Since this is a maremma recipe, the original cheese is pecorino, but you would normally have looked for tuscan hard pecorino, which is less salty than romano. Romano is sometimes overwhelming, and my wife definitely prefers Parmesan/Grana to it. I am less rigid about it, but probably would use a Grana Padano for this.

Now ....
You cube the pancetta, and start frying it slowly; when the fat starts to become transparent, add the chopped onion, with some olive oil if you like, and fry more or less forever, at low heat. The onion should be brown, almost burned. The fat should be crispy. How much oil you add really
depends on how fatty the meat is. If you get bacon or pancetta that has little pepper, you may depending on your tastes want to add some black grated pepper.
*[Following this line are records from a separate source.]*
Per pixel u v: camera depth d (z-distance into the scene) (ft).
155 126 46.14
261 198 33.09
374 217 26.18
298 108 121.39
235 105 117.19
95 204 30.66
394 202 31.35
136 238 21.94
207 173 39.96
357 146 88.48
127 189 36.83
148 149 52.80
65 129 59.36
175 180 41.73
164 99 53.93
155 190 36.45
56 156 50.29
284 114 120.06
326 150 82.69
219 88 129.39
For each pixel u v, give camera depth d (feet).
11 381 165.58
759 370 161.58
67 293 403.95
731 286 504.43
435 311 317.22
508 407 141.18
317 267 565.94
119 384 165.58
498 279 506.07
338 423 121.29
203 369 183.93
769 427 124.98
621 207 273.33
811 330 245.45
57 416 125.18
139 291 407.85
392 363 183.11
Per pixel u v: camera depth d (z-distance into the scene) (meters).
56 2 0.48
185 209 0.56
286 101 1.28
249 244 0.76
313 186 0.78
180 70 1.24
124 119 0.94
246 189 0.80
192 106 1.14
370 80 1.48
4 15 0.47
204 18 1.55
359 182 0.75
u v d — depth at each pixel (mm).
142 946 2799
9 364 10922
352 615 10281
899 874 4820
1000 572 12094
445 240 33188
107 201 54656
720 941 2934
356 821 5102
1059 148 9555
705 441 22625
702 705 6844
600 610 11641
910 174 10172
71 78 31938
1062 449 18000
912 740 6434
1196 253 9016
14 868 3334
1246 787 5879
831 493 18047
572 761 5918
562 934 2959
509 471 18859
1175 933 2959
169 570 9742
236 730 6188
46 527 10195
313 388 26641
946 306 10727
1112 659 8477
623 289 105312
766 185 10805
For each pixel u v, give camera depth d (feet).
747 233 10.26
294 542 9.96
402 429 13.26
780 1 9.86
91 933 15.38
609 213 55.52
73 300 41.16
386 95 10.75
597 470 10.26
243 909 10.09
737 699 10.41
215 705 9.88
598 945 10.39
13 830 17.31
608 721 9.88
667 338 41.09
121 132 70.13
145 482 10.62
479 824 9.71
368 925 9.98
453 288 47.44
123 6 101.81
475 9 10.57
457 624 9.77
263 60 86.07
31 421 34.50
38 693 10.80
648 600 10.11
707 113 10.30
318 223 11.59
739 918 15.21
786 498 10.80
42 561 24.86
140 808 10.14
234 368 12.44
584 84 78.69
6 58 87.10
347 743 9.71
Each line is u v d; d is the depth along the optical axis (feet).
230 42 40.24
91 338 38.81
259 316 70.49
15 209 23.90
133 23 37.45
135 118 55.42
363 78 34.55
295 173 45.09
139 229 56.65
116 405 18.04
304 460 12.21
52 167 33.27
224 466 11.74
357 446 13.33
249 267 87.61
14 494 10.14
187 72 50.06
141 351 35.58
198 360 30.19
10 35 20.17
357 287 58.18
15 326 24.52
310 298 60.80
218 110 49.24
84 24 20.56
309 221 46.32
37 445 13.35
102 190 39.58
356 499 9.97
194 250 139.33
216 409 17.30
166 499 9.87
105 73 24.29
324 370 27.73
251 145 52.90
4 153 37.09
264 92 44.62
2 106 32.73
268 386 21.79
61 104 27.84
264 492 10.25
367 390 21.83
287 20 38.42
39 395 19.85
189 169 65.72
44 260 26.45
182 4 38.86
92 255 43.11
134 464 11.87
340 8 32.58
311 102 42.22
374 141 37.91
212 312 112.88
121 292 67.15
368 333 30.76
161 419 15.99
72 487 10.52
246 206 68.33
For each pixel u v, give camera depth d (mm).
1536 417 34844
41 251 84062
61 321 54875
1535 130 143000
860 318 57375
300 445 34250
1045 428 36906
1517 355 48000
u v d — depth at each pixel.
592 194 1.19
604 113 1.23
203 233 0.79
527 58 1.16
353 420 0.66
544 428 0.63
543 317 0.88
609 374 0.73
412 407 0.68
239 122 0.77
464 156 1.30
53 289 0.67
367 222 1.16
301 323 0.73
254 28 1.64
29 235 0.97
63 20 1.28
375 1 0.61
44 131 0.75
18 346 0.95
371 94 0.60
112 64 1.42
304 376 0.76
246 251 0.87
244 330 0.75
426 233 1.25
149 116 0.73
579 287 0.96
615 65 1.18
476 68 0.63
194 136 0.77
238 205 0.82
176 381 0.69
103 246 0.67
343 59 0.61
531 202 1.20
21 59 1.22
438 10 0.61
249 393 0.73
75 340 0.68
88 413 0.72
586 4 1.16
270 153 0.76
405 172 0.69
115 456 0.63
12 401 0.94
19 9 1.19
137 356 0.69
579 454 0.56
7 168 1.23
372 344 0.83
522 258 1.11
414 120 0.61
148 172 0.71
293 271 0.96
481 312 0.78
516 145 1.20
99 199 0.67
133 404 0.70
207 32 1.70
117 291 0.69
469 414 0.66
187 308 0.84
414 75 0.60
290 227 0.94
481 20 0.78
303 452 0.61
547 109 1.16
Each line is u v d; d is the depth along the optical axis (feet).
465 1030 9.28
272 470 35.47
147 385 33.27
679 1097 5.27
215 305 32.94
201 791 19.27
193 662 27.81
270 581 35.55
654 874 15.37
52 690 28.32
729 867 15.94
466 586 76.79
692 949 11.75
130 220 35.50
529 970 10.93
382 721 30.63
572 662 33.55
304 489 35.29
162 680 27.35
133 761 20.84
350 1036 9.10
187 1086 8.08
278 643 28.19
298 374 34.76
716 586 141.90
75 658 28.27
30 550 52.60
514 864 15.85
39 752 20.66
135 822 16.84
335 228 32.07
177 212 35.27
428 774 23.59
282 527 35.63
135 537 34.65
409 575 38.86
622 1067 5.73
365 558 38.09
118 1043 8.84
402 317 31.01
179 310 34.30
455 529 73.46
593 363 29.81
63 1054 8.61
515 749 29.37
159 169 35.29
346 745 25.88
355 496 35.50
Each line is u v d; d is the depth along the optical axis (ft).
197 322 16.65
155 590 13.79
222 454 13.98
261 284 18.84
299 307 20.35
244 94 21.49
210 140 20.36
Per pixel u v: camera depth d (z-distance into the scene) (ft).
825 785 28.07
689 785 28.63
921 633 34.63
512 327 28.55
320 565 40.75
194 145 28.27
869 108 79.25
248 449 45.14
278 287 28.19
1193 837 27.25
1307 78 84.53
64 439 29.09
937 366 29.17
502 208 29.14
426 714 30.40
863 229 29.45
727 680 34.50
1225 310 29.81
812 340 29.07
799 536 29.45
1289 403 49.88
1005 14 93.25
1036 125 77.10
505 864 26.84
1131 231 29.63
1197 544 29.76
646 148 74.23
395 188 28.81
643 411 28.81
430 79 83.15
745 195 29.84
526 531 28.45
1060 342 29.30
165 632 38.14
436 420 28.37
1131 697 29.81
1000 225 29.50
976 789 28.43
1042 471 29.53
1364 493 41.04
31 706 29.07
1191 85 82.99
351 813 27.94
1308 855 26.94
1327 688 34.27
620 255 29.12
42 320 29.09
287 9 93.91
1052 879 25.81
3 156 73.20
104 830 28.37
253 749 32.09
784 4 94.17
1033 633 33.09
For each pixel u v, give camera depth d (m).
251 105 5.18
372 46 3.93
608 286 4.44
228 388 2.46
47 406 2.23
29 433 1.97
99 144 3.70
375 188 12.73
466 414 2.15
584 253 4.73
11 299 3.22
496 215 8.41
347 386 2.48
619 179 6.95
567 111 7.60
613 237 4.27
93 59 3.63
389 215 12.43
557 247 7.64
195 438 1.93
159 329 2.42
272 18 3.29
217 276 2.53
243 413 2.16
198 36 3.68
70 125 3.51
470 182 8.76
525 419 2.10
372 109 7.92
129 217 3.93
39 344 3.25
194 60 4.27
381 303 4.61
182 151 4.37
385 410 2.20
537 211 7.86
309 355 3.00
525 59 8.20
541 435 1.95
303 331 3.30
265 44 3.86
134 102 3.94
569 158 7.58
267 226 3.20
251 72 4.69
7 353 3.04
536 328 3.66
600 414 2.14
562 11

Salt is delicate: if you use pancetta, it tends to be salty enough, if you use bacon, add to taste.

Place the eggs in a bowl, with a good deal of grated cheese, enough to mix together to form a "cream", not too liquid, not too solid.
Cook your favorite pasta (usually spaghetti, normally best not to use penne as the sauce won't get inside, but you could use fusilli or farfalle). Drain, adding a little bit of the water to the egg/cheese mix to temper the egg. Place the pasta in the bowl, add the onion/meat mix and toss until the pasta is well coated.
If some folks are averse to eating eggs that are not fully cooked, you can prepare the onion/meat mix in a big saute pan, mix the egg & cheese in a small bowl, then throw pasta and egg mixture into the pan with the meat, and mix in there, perhaps over very low heat.
If you do it this way, the texture of the egg will resemble scrambled eggs, as opposed to a creamier consistency.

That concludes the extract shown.